Despite this rapid decline, language continues to play an important role in Aboriginal people's lives, and the knowledge embedded in language is highly valued—something to be handed on to future generations. It is a common occurrence throughout Australia for Indigenous people to introduce themselves firstly by identifying their language group. Language maintenance and revival efforts are increasing and there is widespread recognition of the urgent need to record and document Indigenous languages and associated cultural knowledge (Johnson 2006). Many Indigenous groups throughout Australia are working hard to maintain or revive their local languages, and language programs in schools are increasingly requested (DEEWR 2008; Hartman & Henderson 1994).
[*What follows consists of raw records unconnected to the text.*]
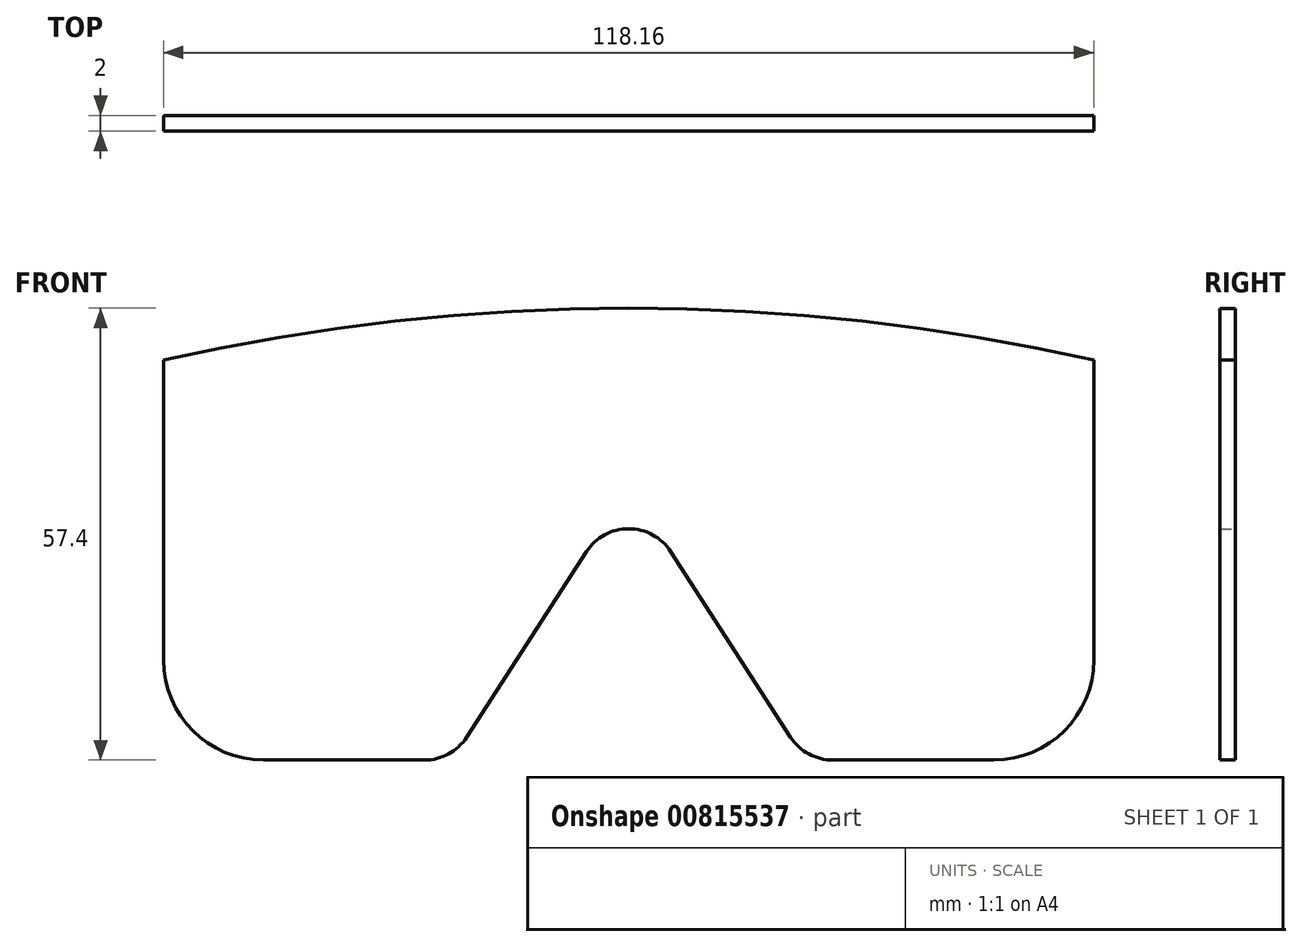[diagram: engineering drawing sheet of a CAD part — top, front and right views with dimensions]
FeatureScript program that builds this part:
annotation { "Feature Type Name" : "Feature", "Feature Type Description" : "" }
export const myFeature = defineFeature(function(context is Context, id is Id, definition is map)
    precondition{}
    {
        {
            var Q0;
            Q0=qCreatedBy(makeId("Front.planeOp"),FACE);
            var sketch = newSketch(context, id + "F0", { "sketchPlane" : qUnion([Q0])});
            skLineSegment(sketch, "E0", {"start": v(5.33, -8.25) * mm, "end": v(20.58, -31.83) * mm});
            skLineSegment(sketch, "E1", {"start": v(25.91, -34.74) * mm, "end": v(46.38, -34.74) * mm});
            skLineSegment(sketch, "E2", {"start": v(59.08, -22.04) * mm, "end": v(59.08, 16.06) * mm});
            skLineSegment(sketch, "E3", {"start": v(-59.08, 16.06) * mm, "end": v(-59.08, -22.04) * mm});
            skLineSegment(sketch, "E4", {"start": v(-46.38, -34.74) * mm, "end": v(-25.91, -34.74) * mm});
            skLineSegment(sketch, "E5", {"start": v(-20.58, -31.83) * mm, "end": v(-5.33, -8.25) * mm});
            skPoint(sketch, "E6.visualSharp", {"position": v(0, 0) * mm});
            skArc(sketch, "E6.filletArc", {"start": v(5.33, -8.25) * mm, "mid": v(0, -5.35) * mm, "end": v(-5.33, -8.25) * mm});
            skLineSegment(sketch, "E7", {"start": v(0, 0) * mm, "end": v(0, 65) * mm, "construction": true});
            skPoint(sketch, "E8.visualSharp", {"position": v(-22.46, -34.74) * mm});
            skArc(sketch, "E8.filletArc", {"start": v(-25.91, -34.74) * mm, "mid": v(-22.88, -33.96) * mm, "end": v(-20.58, -31.83) * mm});
            skPoint(sketch, "E9.visualSharp", {"position": v(22.46, -34.74) * mm});
            skArc(sketch, "E9.filletArc", {"start": v(20.58, -31.83) * mm, "mid": v(22.88, -33.96) * mm, "end": v(25.91, -34.74) * mm});
            skPoint(sketch, "E10.visualSharp", {"position": v(-59.08, -34.74) * mm});
            skArc(sketch, "E10.filletArc", {"start": v(-59.08, -22.04) * mm, "mid": v(-55.36, -31.02) * mm, "end": v(-46.38, -34.74) * mm});
            skPoint(sketch, "E11.visualSharp", {"position": v(59.08, -34.74) * mm});
            skArc(sketch, "E11.filletArc", {"start": v(46.38, -34.74) * mm, "mid": v(55.36, -31.02) * mm, "end": v(59.08, -22.04) * mm});
            skArc(sketch, "E12", {"start": v(59.08, 16.06) * mm, "mid": v(0, 22.66) * mm, "end": v(-59.08, 16.06) * mm});
            skSolve(sketch);
        }
        {
            var Q0;
            Q0 = qSketchRegion(id + "F0", true);
            extrude(context, id + "F1", {"entities" : qUnion([Q0]), "depth" : 2 * mm, "offsetDistance" : 25.4 * mm});
        }
    });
Language and Indigenous ecological knowledge


Indigenous language is inseparable from people's connection to country, kinship, ceremony and law (Rose 2005). It is increasingly recognised that sociocultural and linguistic knowledge are interdependent and embedded within relationships to country, natural resources and each other (Ochs 1985; Maffi 2001). Language is inextricably bound to how people relate to each other and their environments and lies at the very heart of Aboriginal identity, cultural beliefs and the way knowledge is managed and transmitted (Smallacombe et al. 2006; Maffi 2005). Indigenous groups around the world do not distinguish between the environment and their social and spiritual beliefs (Berkes 1999; Turner 2004). The United Nations report Spiritual and cultural values of biodiversity (Posey 2000) is a compilation of independent case studies and statements by Indigenous people that outline these connections. Indigenous groups from the local to the international levels continually maintain the importance and interdependence of language, country, kinship and ceremony to local knowledge systems, ecological understandings and wellbeing (Burgess et al. 2009; Millennium Ecosystem Assessment 2005).